# PAGE TEXT

* * *

I did find a large zoomie on fastech though. It's a UF-1405, made for two 26650 batteries. That will give you the best run time. I know mountain electronics here in the US sells it with a sleeve that will let you use 18650s. Don't know if the fastech one does or not but it would probably be the best zoomie host for that led. I don't know what size MCPCB it will take or what size driver is required. But I was hoping to build one someday.


----------



## jonwkng (Nov 24, 2015)

Hey DKill,

One of the main considerations when driving XHP70s is the ridiculous amount of heat these produce. I'd say your best bet would be a 2x26650 platform due to the heat sinking and runtime considerations. 

I have a Vinh modded Z1 with an XHP50 using Vinh's DriverVn. At full throttle (near direct drive) , it gets very hot very quickly. I have also modded a Prometheus Alpha RM to run a XHP70 running off 2x18350s. Ridiculously hot in seconds. 

Drivers-wise, generally speaking those that can drive 6V emitters like MT-G2s will also work fine with 6V XHP70s.

* * *

# SOURCE INFORMATION
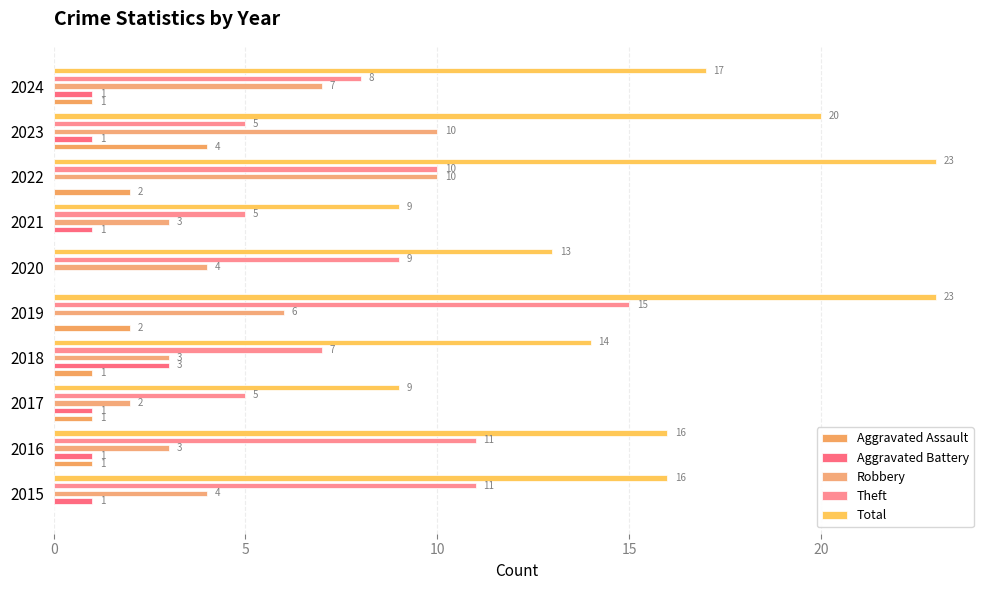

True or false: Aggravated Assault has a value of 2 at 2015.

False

* * *

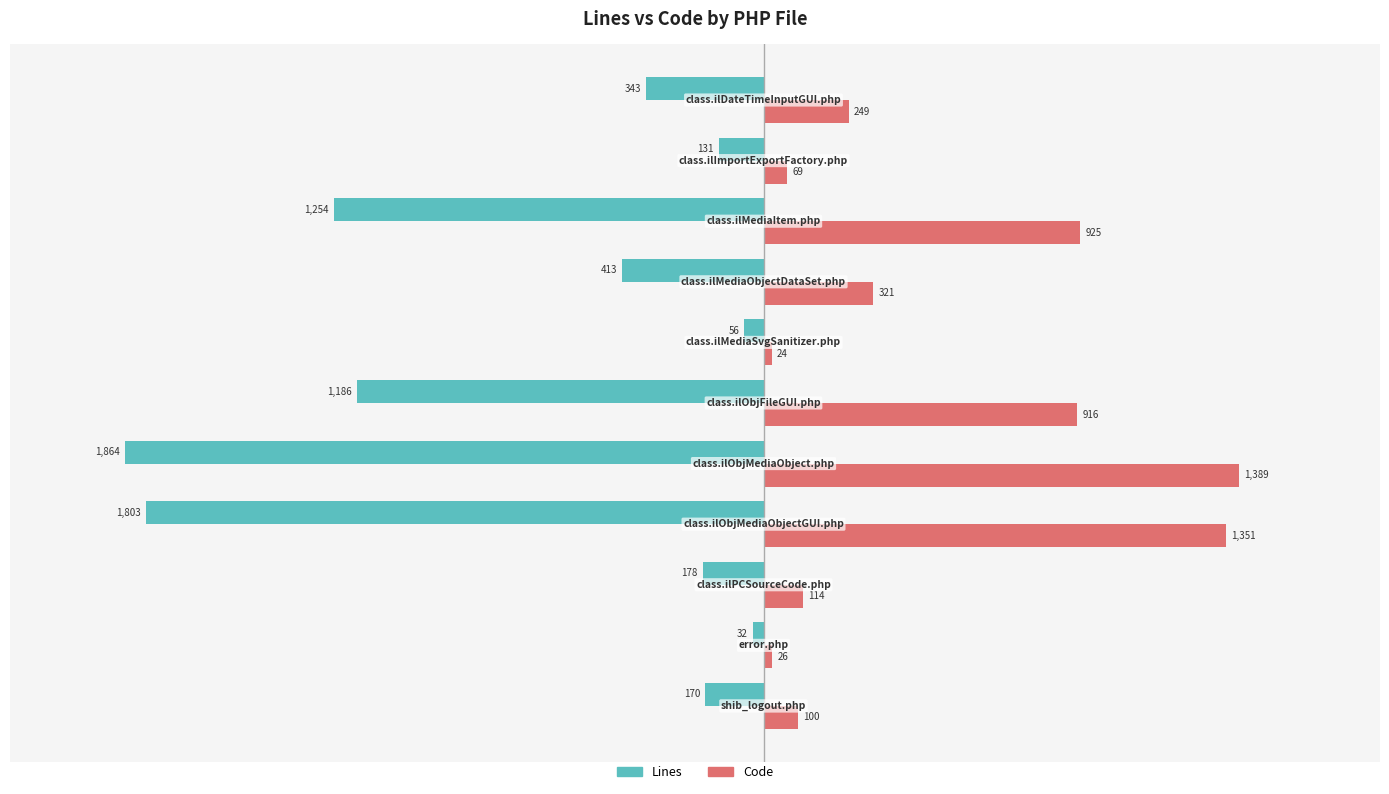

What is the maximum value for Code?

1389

* * *

# WORK INSTRUCTIONS
A. In the flashlight forum thread, what batteries is the UF-1405 made for?
B. Explain why the flashlight forum thread recommends a 2x26650 platform for driving an XHP70.

# ANSWERS PROVIDED
A. Two 26650 batteries.

B. XHP70s produce a ridiculous amount of heat, which is one of the main considerations when driving them. A 2x26650 platform is the best bet because of its heat sinking and runtime.